F2 = .{ 2, 3, 8, 6, 0, -3, -1, 3, 2 };
var idtF2: [9]f32 = .{ 1, 0, 0, 0, 1, 0, 0, 0, 1 };
sclr = 0.0;
b = rdcXmtxInl(&F2, cols, false, true, &idtF2, 3, false, &sclr);
try std.testing.expectEqual(true, b);

std.debug.print("Calculated inverse F2 (should be identity matrix):\n", .{});
clnXmtx(&F2);
prntXmtx(&F2, cols);
try std.testing.expectEqual(true, isIdtXmtx(&F2, cols));

std.debug.print("Calculated inverse F2 (should be inverse matrix):\n", .{});
clnXmtx(&idtF2);
prntXmtx(&idtF2, cols);

F2 = .{ 2, 3, 8, 6, 0, -3, -1, 3, 2 };
b = getInvFromDet3(&F2, detF2, &invF2);
try std.testing.expectEqual(true, b);

std.debug.print("Generated inverse from detF2 (should be inverse matrix):\n", .{});
clnXmtx(&invF2);
prntXmtx(&invF2, cols);
try std.testing.expectEqual(true, equXmtx(&idtF2, &invF2));
}

## Execution Times

Execution times are calculated after the last unit test that uses them. You can find the execution time summary in the test output by searching for the term "Function Execution Times List". An example of the execution time summary list is shown below.

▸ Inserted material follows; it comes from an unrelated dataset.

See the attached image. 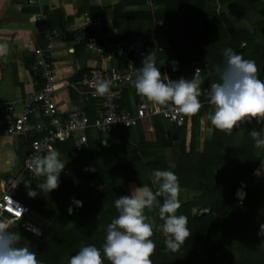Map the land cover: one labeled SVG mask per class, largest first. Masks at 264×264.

Function Execution Times List:
absF32: Count: 1.0e+00 Avg: 0.000ms 200.000ns
absF32Ref: Count: 1.0e+00 Avg: 0.000ms 100.000ns
absF32Ret: Count: 1.0e+00 Avg: 0.000ms 100.000ns
absXmtx: Count: 2.0e+00 Avg: 0.000ms 300.000ns
addSclMulXmtxRows: Count: 1.0e+00 Avg: 0.001ms 500.000ns
addSclMulXmtxRowsInl: Count: 1.0e+00 Avg: 0.000ms 200.000ns
addSclXmtxRows: Count: 1.0e+00 Avg: 0.000ms 300.000ns
addSclXmtxRowsInl: Count: 1.0e+00 Avg: 0.005ms 4900.000ns
addXvec: Count: 1.0e+00 Avg: 0.000ms 200.000ns
adjXmtx3: Count: 1.0e+00 Avg: 0.012ms 12200.000ns
adjXmtx4: Count: 1.0e+00 Avg: 0.013ms 12600.000ns
aglBtwnXvec: Count: 1.0e+00 Avg: 0.009ms 9400.000ns
altXmtxRows: Count: 1.0e+00 Avg: 0.001ms 500.000ns
...

You can see the function name, the usage count, and the average execution time in ms and ns. To effectively turn off this memory allocation set MAX_EXEC_TIMES equal to 1. It is only used by the unit test code, no library functions have execution time monitoring.